#### Recorded information
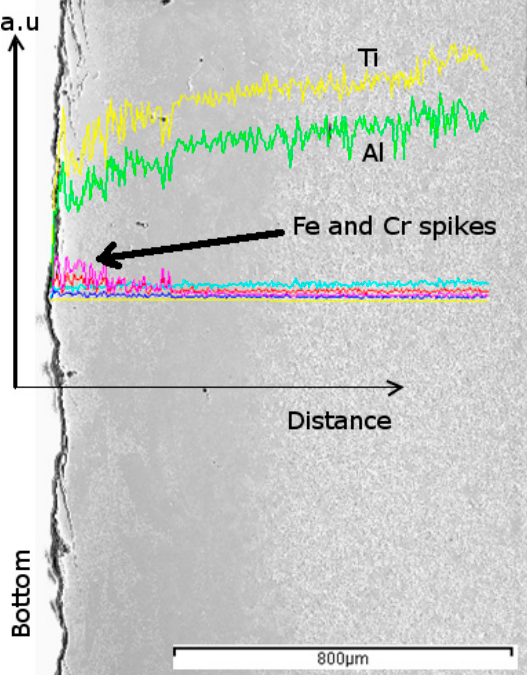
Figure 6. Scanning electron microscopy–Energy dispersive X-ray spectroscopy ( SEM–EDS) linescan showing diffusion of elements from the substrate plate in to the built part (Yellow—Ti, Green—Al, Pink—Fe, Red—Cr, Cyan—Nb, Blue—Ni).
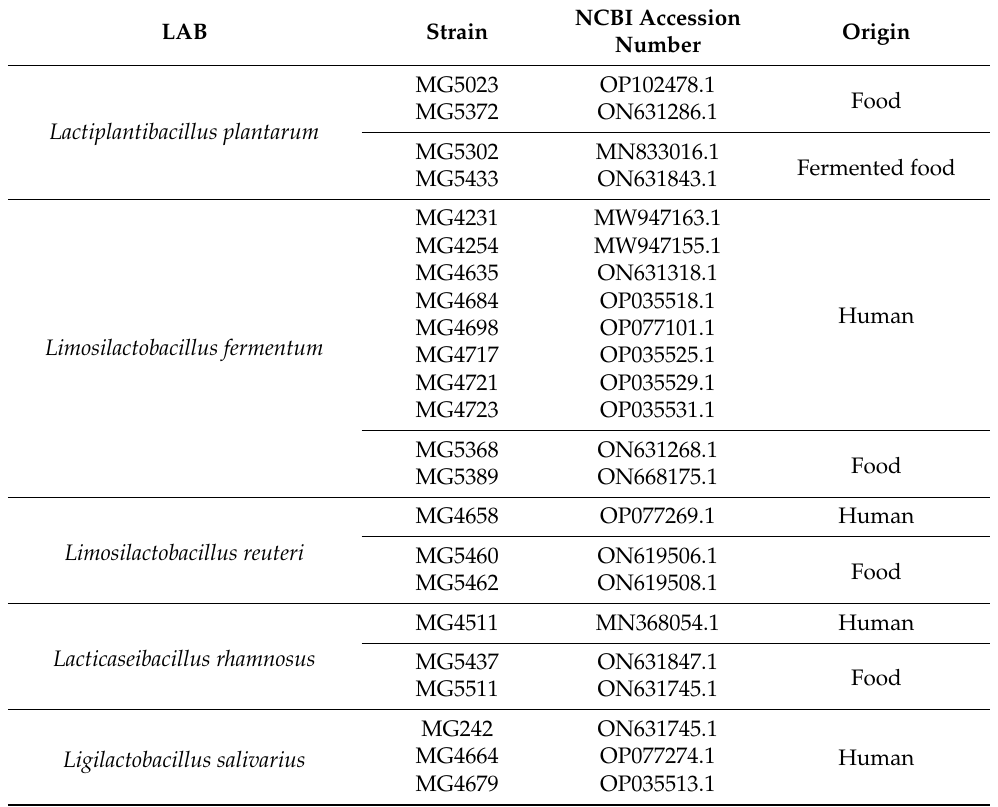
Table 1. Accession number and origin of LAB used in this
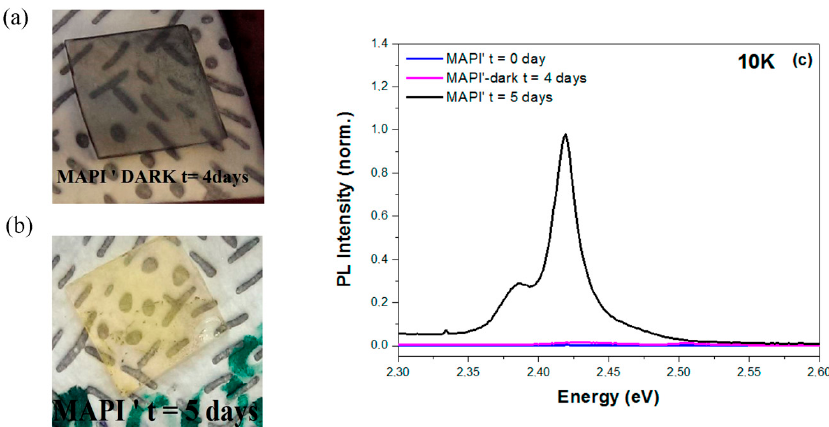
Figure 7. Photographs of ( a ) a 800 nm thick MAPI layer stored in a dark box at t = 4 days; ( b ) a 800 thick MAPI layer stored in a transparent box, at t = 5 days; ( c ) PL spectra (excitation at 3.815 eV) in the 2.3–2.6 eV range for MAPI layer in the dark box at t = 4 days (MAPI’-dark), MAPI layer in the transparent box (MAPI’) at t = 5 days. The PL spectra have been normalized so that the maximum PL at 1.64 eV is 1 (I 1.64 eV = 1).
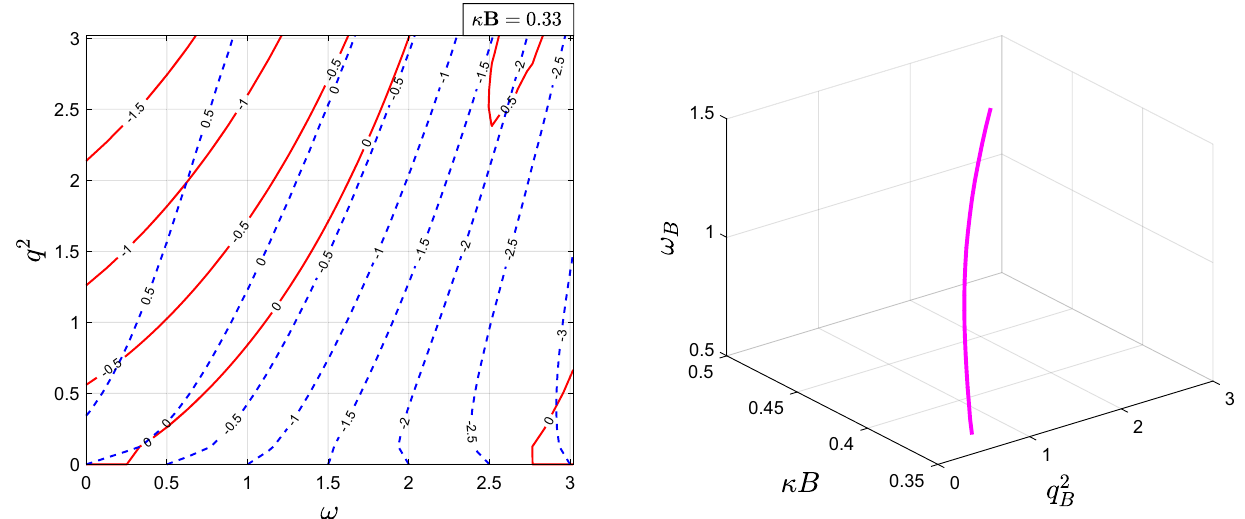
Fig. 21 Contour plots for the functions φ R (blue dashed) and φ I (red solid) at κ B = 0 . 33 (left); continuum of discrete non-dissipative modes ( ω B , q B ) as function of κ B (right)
########
Work instruction:
Only the lines from the top of the material above down to the line bearing "Table 1. Accession", that line included, should be set down exactly; no pictures.

Reply to the task:
Figure 6. Scanning electron microscopy–Energy dispersive X-ray spectroscopy ( SEM–EDS) linescan showing diffusion of elements from the substrate plate in to the built part (Yellow—Ti, Green—Al, Pink—Fe, Red—Cr, Cyan—Nb, Blue—Ni).
Table 1. Accession number and origin of LAB used in this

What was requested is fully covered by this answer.